» TASK BRIEF
Print exactly the line with "Напишите MAX боту" and every line after it, through the final line of the material below.

** Opening RECORDED DATA block **

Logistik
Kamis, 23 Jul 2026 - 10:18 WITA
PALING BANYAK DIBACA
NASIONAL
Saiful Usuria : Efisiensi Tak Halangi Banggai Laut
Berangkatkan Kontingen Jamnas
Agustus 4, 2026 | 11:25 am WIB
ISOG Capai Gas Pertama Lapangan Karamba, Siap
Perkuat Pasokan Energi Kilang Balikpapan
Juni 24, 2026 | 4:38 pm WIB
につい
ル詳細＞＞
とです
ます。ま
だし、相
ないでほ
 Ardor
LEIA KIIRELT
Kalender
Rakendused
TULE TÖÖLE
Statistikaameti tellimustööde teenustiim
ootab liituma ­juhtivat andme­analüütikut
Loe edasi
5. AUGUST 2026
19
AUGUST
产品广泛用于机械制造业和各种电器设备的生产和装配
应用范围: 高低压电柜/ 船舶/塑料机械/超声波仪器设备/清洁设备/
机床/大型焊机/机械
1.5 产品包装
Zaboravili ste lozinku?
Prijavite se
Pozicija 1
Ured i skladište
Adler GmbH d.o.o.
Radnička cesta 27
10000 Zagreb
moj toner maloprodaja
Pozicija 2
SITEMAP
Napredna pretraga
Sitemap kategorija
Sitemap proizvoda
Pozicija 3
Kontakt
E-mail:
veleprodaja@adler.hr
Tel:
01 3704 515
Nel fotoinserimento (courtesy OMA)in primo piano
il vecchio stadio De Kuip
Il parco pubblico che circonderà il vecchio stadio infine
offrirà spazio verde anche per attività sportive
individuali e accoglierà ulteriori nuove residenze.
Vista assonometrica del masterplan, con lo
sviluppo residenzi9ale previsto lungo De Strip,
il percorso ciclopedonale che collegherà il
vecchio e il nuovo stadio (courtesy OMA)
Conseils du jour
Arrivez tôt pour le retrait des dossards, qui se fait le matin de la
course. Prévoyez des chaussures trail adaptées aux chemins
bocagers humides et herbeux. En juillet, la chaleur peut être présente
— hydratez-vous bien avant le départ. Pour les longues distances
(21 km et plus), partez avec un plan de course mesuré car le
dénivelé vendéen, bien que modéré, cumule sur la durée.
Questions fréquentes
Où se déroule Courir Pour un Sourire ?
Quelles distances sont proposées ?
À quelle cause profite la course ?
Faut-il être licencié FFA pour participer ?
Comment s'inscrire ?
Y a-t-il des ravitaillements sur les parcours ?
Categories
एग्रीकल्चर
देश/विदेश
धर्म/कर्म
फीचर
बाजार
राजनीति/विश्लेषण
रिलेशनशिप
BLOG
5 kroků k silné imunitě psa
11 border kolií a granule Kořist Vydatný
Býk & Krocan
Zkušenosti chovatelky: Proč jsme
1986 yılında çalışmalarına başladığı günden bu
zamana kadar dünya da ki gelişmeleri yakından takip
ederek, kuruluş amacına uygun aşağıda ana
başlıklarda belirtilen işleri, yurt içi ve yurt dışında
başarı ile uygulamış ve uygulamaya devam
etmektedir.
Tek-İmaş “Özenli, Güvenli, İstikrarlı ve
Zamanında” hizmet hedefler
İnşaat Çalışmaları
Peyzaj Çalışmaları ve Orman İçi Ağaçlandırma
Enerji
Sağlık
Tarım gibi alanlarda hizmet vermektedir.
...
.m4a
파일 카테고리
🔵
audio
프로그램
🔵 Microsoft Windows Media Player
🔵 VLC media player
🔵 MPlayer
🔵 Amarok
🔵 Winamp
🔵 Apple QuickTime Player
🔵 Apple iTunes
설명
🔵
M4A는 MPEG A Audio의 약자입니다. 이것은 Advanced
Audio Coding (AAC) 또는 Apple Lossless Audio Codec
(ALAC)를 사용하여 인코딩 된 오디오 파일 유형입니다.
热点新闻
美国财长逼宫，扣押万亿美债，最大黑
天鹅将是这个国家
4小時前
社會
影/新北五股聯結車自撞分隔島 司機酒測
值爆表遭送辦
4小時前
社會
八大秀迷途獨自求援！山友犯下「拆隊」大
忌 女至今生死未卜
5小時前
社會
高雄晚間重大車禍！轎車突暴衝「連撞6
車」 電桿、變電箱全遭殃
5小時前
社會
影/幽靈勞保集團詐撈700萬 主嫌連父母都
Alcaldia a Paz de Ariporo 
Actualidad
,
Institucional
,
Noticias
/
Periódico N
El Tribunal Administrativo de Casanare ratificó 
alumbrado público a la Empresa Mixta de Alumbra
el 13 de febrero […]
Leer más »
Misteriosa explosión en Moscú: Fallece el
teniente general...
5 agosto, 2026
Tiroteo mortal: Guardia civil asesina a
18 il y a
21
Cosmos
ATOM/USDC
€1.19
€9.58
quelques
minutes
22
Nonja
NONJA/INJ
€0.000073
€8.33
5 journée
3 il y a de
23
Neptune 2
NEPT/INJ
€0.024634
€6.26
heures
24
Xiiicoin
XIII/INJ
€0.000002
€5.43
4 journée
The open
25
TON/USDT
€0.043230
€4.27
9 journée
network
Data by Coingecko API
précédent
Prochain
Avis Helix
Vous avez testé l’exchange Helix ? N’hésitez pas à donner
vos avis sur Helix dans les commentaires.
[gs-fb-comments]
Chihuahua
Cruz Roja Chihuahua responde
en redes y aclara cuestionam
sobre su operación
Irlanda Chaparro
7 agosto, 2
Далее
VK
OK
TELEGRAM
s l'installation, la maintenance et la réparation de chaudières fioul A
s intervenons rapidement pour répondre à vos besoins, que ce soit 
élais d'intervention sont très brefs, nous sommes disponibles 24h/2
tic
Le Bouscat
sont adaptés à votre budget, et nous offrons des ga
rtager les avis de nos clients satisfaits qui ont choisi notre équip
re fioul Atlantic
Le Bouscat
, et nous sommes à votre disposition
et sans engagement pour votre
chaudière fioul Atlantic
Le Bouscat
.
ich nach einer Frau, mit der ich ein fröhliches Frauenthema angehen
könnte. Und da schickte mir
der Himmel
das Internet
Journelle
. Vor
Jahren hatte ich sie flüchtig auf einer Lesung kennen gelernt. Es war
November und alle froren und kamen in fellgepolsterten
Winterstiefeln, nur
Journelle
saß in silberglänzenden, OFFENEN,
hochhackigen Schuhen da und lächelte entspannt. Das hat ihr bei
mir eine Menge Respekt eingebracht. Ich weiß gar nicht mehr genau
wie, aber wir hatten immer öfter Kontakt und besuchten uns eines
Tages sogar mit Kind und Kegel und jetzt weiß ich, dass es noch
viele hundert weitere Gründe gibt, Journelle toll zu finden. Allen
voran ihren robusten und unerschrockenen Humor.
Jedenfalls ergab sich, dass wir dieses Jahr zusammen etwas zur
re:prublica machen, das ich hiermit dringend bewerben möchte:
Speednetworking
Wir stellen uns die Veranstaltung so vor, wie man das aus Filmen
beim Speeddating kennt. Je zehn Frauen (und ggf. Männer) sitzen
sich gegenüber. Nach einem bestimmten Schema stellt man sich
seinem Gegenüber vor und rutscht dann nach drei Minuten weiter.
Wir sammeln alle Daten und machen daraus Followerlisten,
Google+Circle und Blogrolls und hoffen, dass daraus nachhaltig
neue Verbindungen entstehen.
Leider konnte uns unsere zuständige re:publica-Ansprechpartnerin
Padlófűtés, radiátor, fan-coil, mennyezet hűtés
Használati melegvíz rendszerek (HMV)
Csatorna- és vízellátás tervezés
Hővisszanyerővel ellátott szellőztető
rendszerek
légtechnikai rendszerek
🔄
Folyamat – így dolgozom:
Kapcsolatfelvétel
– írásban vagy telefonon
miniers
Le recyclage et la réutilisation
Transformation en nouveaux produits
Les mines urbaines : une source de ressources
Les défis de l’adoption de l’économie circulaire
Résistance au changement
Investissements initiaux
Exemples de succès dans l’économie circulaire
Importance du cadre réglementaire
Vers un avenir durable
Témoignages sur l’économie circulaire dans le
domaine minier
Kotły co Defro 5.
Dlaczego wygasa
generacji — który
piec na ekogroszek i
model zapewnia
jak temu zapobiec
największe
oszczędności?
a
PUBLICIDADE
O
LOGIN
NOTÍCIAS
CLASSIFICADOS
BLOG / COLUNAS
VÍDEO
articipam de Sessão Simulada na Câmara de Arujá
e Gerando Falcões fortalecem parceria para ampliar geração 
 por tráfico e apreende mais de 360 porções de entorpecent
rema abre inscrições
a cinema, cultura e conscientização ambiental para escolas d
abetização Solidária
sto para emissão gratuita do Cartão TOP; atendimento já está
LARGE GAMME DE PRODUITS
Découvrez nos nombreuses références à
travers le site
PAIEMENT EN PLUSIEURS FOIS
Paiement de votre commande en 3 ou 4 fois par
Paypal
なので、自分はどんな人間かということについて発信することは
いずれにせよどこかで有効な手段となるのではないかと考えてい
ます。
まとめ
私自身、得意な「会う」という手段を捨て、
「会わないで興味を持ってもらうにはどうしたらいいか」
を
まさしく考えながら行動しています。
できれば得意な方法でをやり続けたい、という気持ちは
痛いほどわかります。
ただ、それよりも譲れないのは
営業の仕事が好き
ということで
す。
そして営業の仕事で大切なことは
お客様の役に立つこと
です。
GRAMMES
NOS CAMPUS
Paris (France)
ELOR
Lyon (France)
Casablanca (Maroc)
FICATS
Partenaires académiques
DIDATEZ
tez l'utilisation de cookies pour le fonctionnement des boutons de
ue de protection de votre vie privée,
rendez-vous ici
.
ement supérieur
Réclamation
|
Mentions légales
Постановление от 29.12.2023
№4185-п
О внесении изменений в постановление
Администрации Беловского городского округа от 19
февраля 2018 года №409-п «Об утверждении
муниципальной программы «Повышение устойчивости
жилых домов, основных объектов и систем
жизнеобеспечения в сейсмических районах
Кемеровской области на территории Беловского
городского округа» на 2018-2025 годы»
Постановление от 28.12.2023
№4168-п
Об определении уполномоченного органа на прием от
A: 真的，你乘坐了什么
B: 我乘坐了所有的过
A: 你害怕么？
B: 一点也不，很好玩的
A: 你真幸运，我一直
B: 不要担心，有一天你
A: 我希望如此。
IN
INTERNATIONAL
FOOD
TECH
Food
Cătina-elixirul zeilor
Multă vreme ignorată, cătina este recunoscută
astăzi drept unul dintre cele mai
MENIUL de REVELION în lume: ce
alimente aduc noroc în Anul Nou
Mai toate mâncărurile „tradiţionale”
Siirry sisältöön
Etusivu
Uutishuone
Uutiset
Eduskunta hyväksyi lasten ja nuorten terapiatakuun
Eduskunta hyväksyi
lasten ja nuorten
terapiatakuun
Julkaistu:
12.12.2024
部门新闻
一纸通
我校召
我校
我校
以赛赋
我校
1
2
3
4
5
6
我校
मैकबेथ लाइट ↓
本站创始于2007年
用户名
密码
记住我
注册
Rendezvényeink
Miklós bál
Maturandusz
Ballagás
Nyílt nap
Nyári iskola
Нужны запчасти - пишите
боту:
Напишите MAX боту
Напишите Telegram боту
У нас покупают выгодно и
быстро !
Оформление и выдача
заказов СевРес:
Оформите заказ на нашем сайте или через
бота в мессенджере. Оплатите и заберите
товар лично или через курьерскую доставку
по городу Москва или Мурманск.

** Closing RECORDED DATA block **

» THE COMPLETED TASK
Напишите MAX боту
Напишите Telegram боту
У нас покупают выгодно и
быстро !
Оформление и выдача
заказов СевРес:
Оформите заказ на нашем сайте или через
бота в мессенджере. Оплатите и заберите
товар лично или через курьерскую доставку
по городу Москва или Мурманск.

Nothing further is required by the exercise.